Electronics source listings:
========

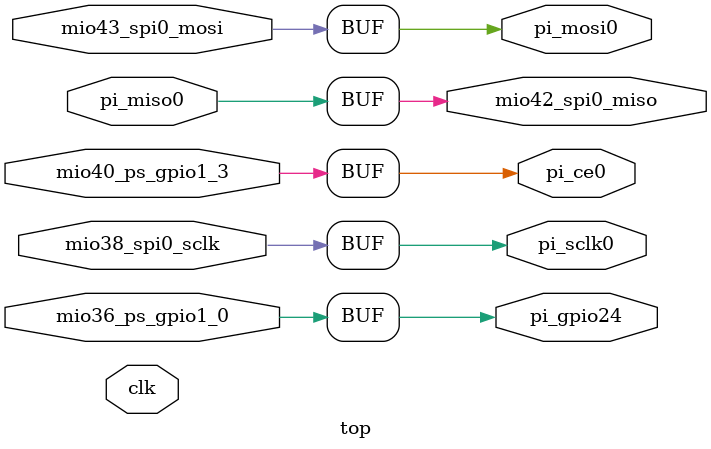
<source format=v>
module top(input clk,
 input mio38_spi0_sclk,
 output mio42_spi0_miso,
 input  mio43_spi0_mosi,
 input mio40_ps_gpio1_3, //ce1 on board96 side
 //input mio44_ps_gpio1_4, //gpio to use as alternative ce on board96 side
 input mio36_ps_gpio1_0, //ice_crest on board96 side


 output pi_ce0,
 input pi_miso0,
 output pi_mosi0,
 output pi_sclk0,
 output pi_gpio24 //ice_crest on pi side
 );
   
   assign mio42_spi0_miso = pi_miso0;
   assign pi_mosi0 = mio43_spi0_mosi;
   assign pi_sclk0 = mio38_spi0_sclk;
   assign pi_ce0 = mio40_ps_gpio1_3;
   assign pi_gpio24 = mio36_ps_gpio1_0; //ice_creset
//   assign pi_gpio24 = 1'b1; //ice_creset

endmodule // top

</source>
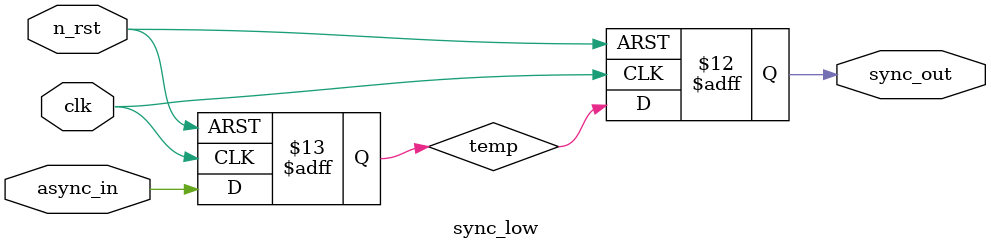
<source format=sv>

module sync_low
(
	input wire clk,
	input wire n_rst,
	input wire async_in,
	output reg sync_out
);

	reg temp;
	always_ff @ (posedge clk, negedge n_rst)
	begin
		if(1'b0 == n_rst)
		begin
			temp <= 1'b0;
			sync_out <= 1'b0;
		end
		else if (async_in == 0 | async_in == 1)
		begin
			temp <= async_in;
			sync_out <= temp;
		end
		else
		begin
			temp <= 1'b0;
			sync_out <= 1'b0;
		end			
	end
endmodule
				

</source>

========

Prompt ▸ Nothing but an exact copy belongs in the answer: the lines from the top of the records through the line containing "assign pi_gpio24 = mio36_ps_gpio1_0;", minus the pictures.

Answer below ▸
<source format=v>
module top(input clk,
 input mio38_spi0_sclk,
 output mio42_spi0_miso,
 input  mio43_spi0_mosi,
 input mio40_ps_gpio1_3, //ce1 on board96 side
 //input mio44_ps_gpio1_4, //gpio to use as alternative ce on board96 side
 input mio36_ps_gpio1_0, //ice_crest on board96 side


 output pi_ce0,
 input pi_miso0,
 output pi_mosi0,
 output pi_sclk0,
 output pi_gpio24 //ice_crest on pi side
 );
   
   assign mio42_spi0_miso = pi_miso0;
   assign pi_mosi0 = mio43_spi0_mosi;
   assign pi_sclk0 = mio38_spi0_sclk;
   assign pi_ce0 = mio40_ps_gpio1_3;
   assign pi_gpio24 = mio36_ps_gpio1_0; //ice_creset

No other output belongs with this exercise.